United States v. Gray, 51 MJ 1 (appellant was not provided inadequate psychiatric assistance where:  (1) he was provided two qualified psychiatric experts of his own choosing prior to trial; (2) the defense experts provided appellant with favorable testimony, although not perhaps to the degree he desired; and, (3) any alleged deficiencies were obviated by the additional testing ordered in this case which produced substantially the same results).

(an accused has the right to investigative assistance at the expense of the government where he can meet a three-step test for determining necessity:  (1) why the expert or investigator is needed; (2) what the investigative or expert assistance would accomplish for the accused; and, (3) why the defense counsel is unable to gather and present the evidence that the expert or investigative assistant would be able to develop).

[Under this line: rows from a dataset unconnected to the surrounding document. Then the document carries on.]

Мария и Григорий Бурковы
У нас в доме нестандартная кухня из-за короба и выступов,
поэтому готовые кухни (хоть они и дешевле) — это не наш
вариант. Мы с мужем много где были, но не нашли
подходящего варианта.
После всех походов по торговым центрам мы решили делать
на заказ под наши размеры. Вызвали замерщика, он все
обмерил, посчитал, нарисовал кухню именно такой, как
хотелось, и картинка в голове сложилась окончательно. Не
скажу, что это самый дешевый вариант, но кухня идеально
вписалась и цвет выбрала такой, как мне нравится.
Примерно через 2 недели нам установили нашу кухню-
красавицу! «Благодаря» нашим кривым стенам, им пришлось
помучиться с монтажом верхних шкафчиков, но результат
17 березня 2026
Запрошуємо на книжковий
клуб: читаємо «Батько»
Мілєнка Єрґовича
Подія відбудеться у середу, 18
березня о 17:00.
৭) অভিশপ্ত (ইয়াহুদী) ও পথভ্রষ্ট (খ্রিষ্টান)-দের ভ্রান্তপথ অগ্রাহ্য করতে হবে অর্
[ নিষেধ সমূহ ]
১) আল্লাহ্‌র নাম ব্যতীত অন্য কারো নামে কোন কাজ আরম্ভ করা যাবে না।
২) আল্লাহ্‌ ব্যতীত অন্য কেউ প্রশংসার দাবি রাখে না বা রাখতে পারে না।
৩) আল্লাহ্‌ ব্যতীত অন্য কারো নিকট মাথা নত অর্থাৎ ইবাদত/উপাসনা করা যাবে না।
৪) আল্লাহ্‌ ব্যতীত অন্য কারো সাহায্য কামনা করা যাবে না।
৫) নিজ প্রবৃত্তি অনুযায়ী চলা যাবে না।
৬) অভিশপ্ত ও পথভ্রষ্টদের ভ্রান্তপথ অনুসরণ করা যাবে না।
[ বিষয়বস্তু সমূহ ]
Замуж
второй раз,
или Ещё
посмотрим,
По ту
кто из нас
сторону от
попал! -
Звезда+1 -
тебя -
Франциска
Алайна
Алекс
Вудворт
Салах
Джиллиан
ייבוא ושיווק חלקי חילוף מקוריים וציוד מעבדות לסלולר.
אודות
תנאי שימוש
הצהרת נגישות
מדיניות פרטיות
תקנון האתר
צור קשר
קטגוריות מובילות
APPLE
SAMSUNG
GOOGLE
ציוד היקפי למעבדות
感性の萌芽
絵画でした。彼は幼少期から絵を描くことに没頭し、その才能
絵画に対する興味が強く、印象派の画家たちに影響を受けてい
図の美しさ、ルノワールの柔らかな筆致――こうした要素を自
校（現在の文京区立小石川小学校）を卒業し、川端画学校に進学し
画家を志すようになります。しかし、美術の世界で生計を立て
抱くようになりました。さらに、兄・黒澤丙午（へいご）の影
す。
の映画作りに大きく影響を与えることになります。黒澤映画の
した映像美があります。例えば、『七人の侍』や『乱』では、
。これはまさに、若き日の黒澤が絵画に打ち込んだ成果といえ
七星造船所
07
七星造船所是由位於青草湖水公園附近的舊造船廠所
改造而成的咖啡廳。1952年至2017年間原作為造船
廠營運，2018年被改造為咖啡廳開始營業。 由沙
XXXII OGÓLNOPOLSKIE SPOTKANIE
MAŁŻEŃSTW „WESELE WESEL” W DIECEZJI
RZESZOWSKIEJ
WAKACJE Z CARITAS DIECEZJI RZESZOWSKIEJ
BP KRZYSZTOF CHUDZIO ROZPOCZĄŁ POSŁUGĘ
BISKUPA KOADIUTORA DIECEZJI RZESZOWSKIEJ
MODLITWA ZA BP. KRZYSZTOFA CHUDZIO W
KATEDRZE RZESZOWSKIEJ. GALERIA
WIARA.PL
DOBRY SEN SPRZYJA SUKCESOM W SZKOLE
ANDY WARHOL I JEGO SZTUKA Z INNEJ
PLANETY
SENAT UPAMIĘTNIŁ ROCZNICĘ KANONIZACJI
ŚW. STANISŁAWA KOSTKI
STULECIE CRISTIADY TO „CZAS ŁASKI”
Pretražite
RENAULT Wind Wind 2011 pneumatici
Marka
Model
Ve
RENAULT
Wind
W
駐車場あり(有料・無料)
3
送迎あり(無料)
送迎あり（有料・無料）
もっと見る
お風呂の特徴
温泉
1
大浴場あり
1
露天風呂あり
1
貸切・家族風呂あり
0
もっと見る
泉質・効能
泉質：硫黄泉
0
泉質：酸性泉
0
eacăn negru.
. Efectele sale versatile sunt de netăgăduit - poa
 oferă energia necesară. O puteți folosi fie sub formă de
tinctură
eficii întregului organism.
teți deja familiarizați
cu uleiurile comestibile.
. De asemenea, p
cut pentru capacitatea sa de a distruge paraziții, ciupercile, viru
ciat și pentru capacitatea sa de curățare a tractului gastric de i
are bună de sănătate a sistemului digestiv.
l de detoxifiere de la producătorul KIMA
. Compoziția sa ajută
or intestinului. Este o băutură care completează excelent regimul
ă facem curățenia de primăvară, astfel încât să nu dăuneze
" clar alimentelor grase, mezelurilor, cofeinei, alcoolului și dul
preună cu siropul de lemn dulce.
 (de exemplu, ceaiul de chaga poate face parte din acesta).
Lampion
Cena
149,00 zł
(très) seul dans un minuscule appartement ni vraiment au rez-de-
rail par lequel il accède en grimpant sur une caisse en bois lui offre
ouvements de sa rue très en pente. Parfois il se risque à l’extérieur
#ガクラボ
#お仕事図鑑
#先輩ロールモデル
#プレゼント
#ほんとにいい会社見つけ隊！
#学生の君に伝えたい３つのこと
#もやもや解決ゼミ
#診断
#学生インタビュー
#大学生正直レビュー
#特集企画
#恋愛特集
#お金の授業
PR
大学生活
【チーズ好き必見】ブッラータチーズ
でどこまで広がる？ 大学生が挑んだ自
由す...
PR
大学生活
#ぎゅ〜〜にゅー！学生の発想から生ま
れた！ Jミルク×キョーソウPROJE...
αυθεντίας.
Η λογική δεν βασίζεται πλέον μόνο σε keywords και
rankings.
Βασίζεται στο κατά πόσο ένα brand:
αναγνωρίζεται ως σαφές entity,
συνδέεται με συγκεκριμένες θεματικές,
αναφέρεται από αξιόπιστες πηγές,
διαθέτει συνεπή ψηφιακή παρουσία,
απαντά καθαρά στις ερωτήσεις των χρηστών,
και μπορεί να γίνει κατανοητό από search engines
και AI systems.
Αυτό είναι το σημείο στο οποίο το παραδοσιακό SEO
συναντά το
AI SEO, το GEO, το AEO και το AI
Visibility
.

(military judge did not abuse his discretion in denying further expert assistance where:  (1) defense request went beyond request for necessary investigative assistance; (2) the defense request essentially argued that prior assistance was not helpful to the defense; and, (3) the request failed to provide concrete explanation of need for further assistance).

(Court of Military Review (now Court of Criminal Appeals) decision denying funding for additional appellate expert mental health assistance was not an abuse of discretion where that court had sufficient basis in the record for considering the mental-state issues before it and concluded that additional defense psychiatric expenditures were not reasonably necessary).

(appellant was not denied equal protection by Judge Advocate General’s decision to establish and adhere to procedures to request funding for additional appellate expert mental health assistance where:  (1) death-penalty inmates who submit requests for expert assistance after the new policy became effective were not considered a suspect class; (2) the procedures established were not unreasonable; and, (3) prior funding to other death-penalty inmates did not create any fundamental constitutional right for capital defendants to initially request the Judge Advocate General to provide such funding).

(appellant was not denied due process by Judge Advocate General’s decision to establish and adhere to procedures to request funding for additional appellate expert mental health assistance where those procedures forwarded such requests to the appropriate forum for consideration and action in a more efficient manner).

United States v. Ford, 51 MJ 445 (defense is authorized the employment of experts at government expense where the testimony would be “relevant and necessary,” if the government cannot or will not provide an adequate substitute; the test for necessity has three prongs:  (1) why is the expert assistance needed; (2) what would the expert assistance accomplish for the accused; and (3) why is the defense counsel unable to gather and present the evidence that the expert assistant would be able to develop).

(military judge did not abuse his discretion in denying defense request for expert where:  (1) government made a forensic chemist and an explosives expert available; (2) defense conceded at trial that the expert proffered by the government was an expert; (3) the record did not show any efforts on the part of the defense to determine if an expert existed who could contradict the government expert; and (4) the record did not show any independent research by the defense or any specific basis for questioning the government expert).